■ What is expected ■
Among the lines below, a stretch begins at the one with "index dip: (739, 222)" and ends at the one with "pinky tip: (827, 191)". Repeat that stretch exactly, ends included.

### The data

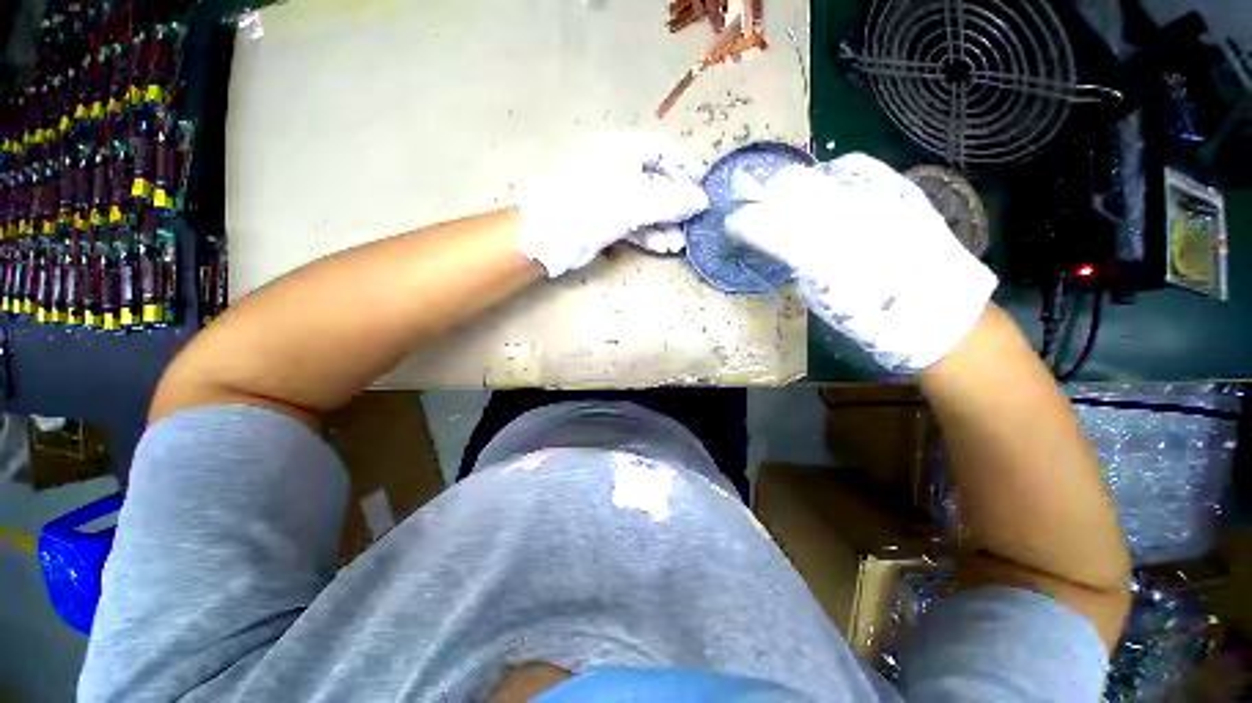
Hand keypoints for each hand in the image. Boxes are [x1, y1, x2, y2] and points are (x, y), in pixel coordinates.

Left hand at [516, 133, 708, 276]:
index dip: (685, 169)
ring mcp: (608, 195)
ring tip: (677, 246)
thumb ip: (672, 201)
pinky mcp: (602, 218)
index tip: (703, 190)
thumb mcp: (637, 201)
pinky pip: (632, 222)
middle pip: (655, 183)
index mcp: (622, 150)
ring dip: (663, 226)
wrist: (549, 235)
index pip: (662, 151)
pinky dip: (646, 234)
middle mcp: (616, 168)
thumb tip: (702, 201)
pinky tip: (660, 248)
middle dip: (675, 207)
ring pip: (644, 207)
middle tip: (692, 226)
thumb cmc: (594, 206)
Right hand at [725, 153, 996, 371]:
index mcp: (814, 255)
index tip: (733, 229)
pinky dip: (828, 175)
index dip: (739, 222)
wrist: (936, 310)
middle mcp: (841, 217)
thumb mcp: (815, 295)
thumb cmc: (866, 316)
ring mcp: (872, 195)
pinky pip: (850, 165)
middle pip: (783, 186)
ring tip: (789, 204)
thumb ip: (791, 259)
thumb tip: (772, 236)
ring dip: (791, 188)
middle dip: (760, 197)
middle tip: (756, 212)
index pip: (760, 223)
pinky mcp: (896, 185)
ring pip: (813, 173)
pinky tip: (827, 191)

######
### The data

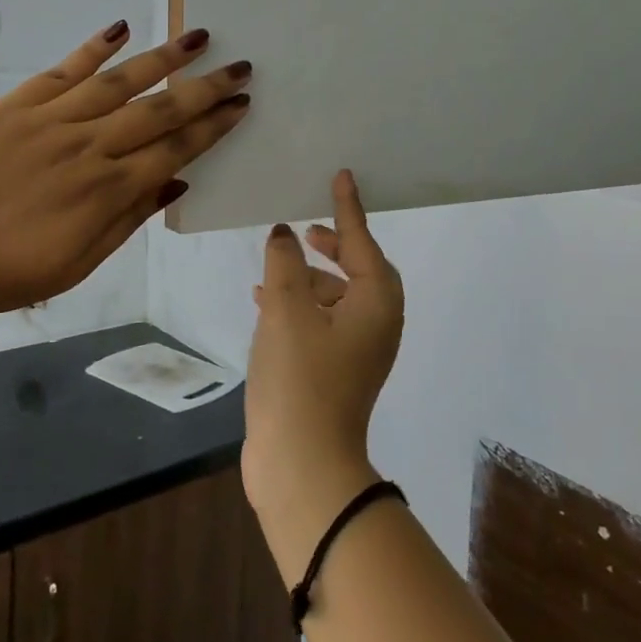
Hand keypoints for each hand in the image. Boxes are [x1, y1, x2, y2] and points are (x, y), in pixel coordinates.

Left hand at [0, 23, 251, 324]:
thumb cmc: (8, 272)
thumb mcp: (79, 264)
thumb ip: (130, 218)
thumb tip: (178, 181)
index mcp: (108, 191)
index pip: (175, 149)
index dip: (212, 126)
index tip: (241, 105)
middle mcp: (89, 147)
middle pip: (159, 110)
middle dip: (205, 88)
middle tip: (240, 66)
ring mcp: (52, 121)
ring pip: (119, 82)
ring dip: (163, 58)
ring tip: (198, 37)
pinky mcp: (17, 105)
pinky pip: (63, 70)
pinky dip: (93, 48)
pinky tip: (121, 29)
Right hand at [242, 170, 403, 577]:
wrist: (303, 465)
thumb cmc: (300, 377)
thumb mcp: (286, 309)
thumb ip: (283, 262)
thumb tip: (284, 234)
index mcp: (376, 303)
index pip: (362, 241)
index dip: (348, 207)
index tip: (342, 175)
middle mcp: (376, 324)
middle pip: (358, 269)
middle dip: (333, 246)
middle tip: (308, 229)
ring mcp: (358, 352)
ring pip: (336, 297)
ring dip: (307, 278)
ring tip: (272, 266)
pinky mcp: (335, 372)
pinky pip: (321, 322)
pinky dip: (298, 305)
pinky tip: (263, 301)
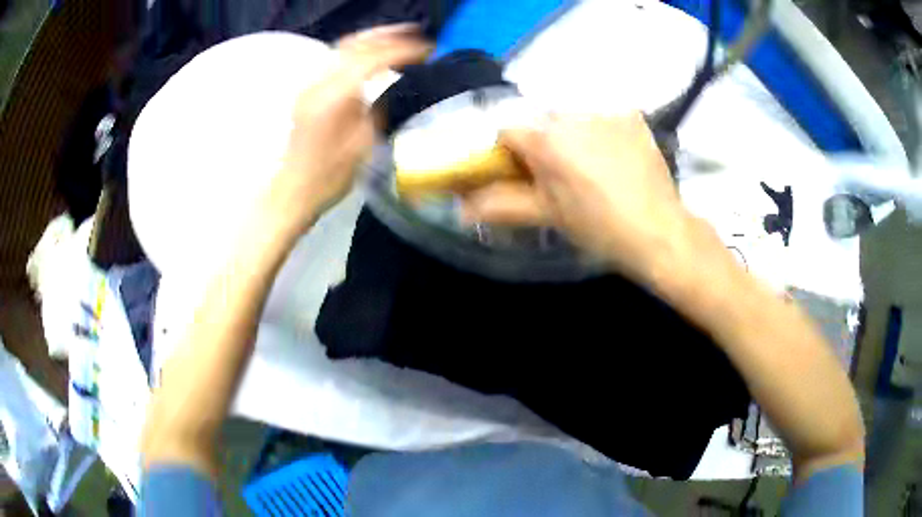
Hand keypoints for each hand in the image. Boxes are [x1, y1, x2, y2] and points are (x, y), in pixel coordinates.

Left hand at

######
### The data

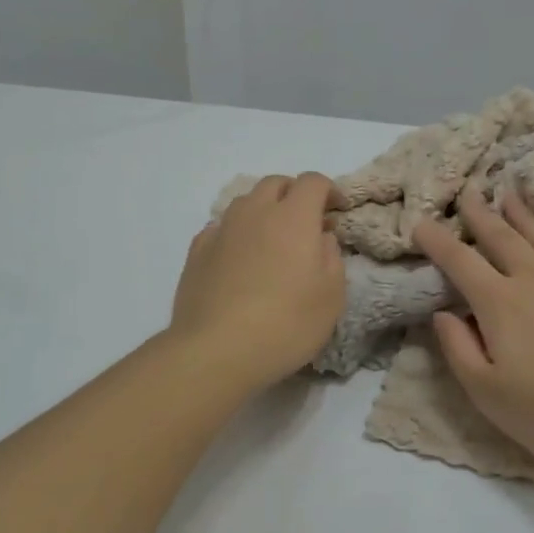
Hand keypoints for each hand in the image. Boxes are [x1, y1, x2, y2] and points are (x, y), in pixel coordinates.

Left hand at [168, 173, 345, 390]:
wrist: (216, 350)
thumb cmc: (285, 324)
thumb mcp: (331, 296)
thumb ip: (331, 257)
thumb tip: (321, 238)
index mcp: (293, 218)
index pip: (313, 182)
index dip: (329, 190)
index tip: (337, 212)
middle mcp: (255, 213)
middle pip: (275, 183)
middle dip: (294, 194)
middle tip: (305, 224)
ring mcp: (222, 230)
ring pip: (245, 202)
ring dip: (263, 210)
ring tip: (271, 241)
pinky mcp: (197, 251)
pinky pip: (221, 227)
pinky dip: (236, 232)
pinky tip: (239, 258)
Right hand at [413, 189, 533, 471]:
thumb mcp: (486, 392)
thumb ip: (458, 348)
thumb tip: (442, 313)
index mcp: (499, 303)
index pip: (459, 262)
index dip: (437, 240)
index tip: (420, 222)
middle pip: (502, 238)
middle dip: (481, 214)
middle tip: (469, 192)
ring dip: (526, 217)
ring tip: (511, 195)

######

■ Your solution ■
index dip: (739, 222)
wrist: (936, 310)
middle mcp: (841, 217)
thumb mcp: (815, 295)
thumb cmc: (866, 316)
ring mcp: (872, 195)
pinky pip: (850, 165)
middle pip: (783, 186)
ring tip: (789, 204)
thumb ip: (791, 259)
thumb tip: (772, 236)
ring dip: (791, 188)
middle dip: (760, 197)
middle tip: (756, 212)
index pip: (760, 223)
pinky mcp: (896, 185)
ring pip: (813, 173)
pinky tip: (827, 191)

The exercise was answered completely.